Levantamento do instituto Real Time Big Data, realizado entre 27 e 30 de julho, aponta que Luiz Inácio Lula da Silva lidera a disputa presidencial em Pernambuco com 58% das intenções de voto. Na corrida pelo governo do estado, há um empate técnico entre a atual governadora Raquel Lyra (PSD) e o prefeito do Recife, João Campos (PSB). A gestão de Lula tem 63% de aprovação no estado.
Lula sobra, mas Pernambuco trava duelo milimétrico entre Raquel Lyra e João Campos

Lula sobra, mas Pernambuco trava duelo milimétrico entre Raquel Lyra e João Campos
Pernambuco entregou dois recados de uma vez só: na corrida presidencial, Lula nada de braçada; na disputa pelo Palácio do Campo das Princesas, o jogo é de faca no dente. A nova rodada do Real Time Big Data desenha um estado confortável para o presidente e incômodo para quem tenta cravar favorito no plano local.

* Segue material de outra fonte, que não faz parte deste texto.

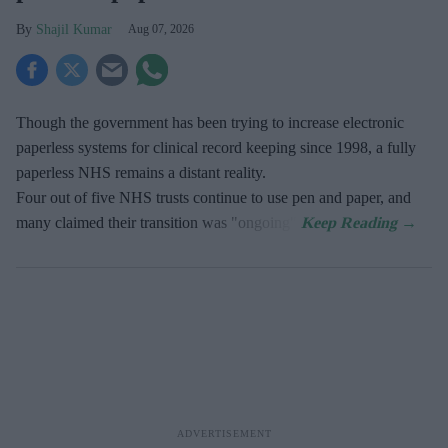
Shajil Kumar
Aug 07, 2026
Though the government has been trying to increase electronic
paperless systems for clinical record keeping since 1998, a fully
paperless NHS remains a distant reality.
Four out of five NHS trusts continue to use pen and paper, and
many claimed their transition was "ongoing".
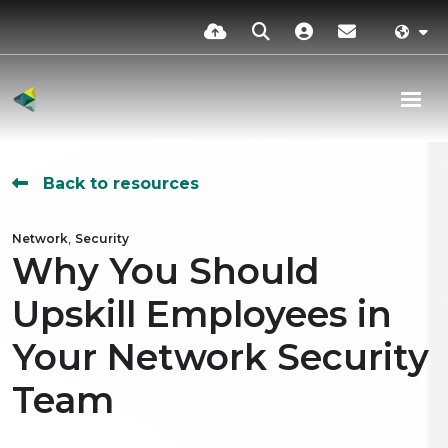
Back to resources
,
Network
Security
Why You Should
Upskill Employees in
Your Network Security
Team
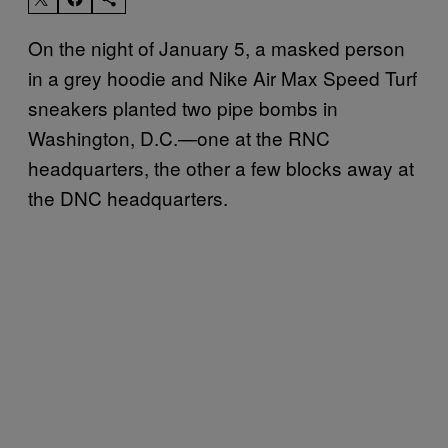
On the night of January 5, a masked person
in a grey hoodie and Nike Air Max Speed Turf
sneakers planted two pipe bombs in
Washington, D.C.—one at the RNC
headquarters, the other a few blocks away at
the DNC headquarters.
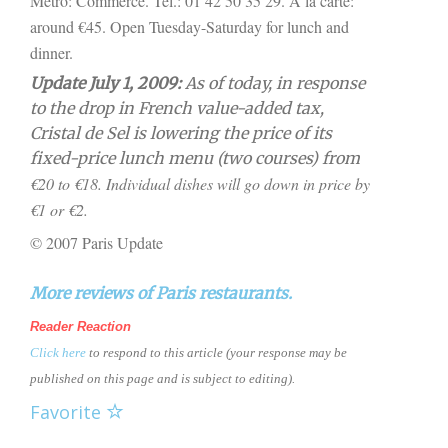
Métro: Commerce. Tel.: 01 42 50 35 29. A la carte:
around €45. Open Tuesday-Saturday for lunch and
dinner.
Update July 1, 2009:
As of today, in response
to the drop in French value-added tax,
Cristal de Sel is lowering the price of its
fixed-price lunch menu (two courses) from
€20 to
€18. Individual dishes will go down in price by
€1 or
€2.
© 2007 Paris Update
More reviews of Paris restaurants.
Reader Reaction
Click here
to respond to this article (your response may be
published on this page and is subject to editing).
Favorite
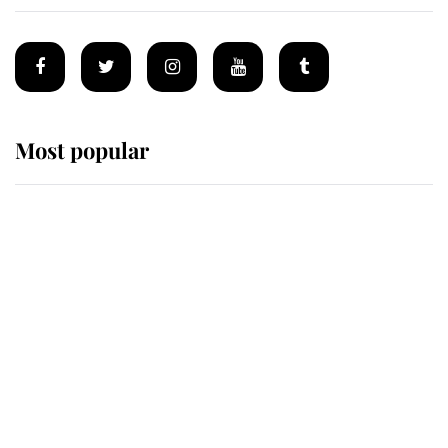
Most popular
Wimbledon’s Most Human
Moment: How The Duchess Of
Kent's Compassion Comforted A
Broken Champion
If ever a wedding dress summed up
its wearer, it was the gown worn by
Sophie, Duchess of Edinburgh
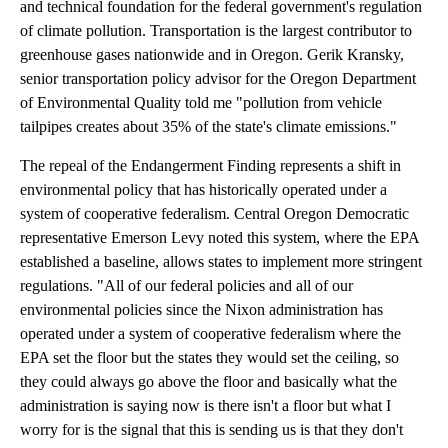
and technical foundation for the federal government's regulation
of climate pollution. Transportation is the largest contributor to
greenhouse gases nationwide and in Oregon. Gerik Kransky,
senior transportation policy advisor for the Oregon Department
of Environmental Quality told me "pollution from vehicle
tailpipes creates about 35% of the state's climate emissions."
The repeal of the Endangerment Finding represents a shift in
environmental policy that has historically operated under a
system of cooperative federalism. Central Oregon Democratic
representative Emerson Levy noted this system, where the EPA
established a baseline, allows states to implement more stringent
regulations. "All of our federal policies and all of our
environmental policies since the Nixon administration has
operated under a system of cooperative federalism where the
EPA set the floor but the states they would set the ceiling, so
they could always go above the floor and basically what the
administration is saying now is there isn't a floor but what I
worry for is the signal that this is sending us is that they don't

No plano nacional, há pouca ambiguidade. Lula aparece com 58% das intenções de voto no estado, contra 22% de Flávio Bolsonaro, diferença de 36 pontos que o coloca em posição folgada num reduto historicamente simpático ao petismo. A aprovação do governo federal reforça esse ambiente: 63% dos pernambucanos aprovam a gestão, enquanto 35% desaprovam. Até veículos de campos distintos convergem nesse diagnóstico, ainda que com ênfases diferentes: os alinhados ao governo celebram a força de Lula e a rejeição de Flávio; os demais registram, sobretudo, o tamanho da vantagem e seu peso estatístico.

Já a eleição estadual é o oposto da presidencial: muita fumaça, pouca margem. Raquel Lyra marca 44% e João Campos, 42%, o que configura empate técnico dentro da margem de erro de dois pontos. Num eventual segundo turno, a diferença encolhe ainda mais: 45% a 44% para a governadora. Aqui também há convergência no fato bruto, mas não no enquadramento. A cobertura pró-governo sublinha o “empate técnico” e a disputa apertada; a oposição enfatiza que Raquel lidera numericamente, embora sem vantagem segura.

No fim, a pesquisa expõe um contraste eloquente: Lula tem terreno firme em Pernambuco, mas sua força não resolve automaticamente a guerra doméstica. No estado, o presidente reina; no governo local, ninguém governa a narrativa sozinho.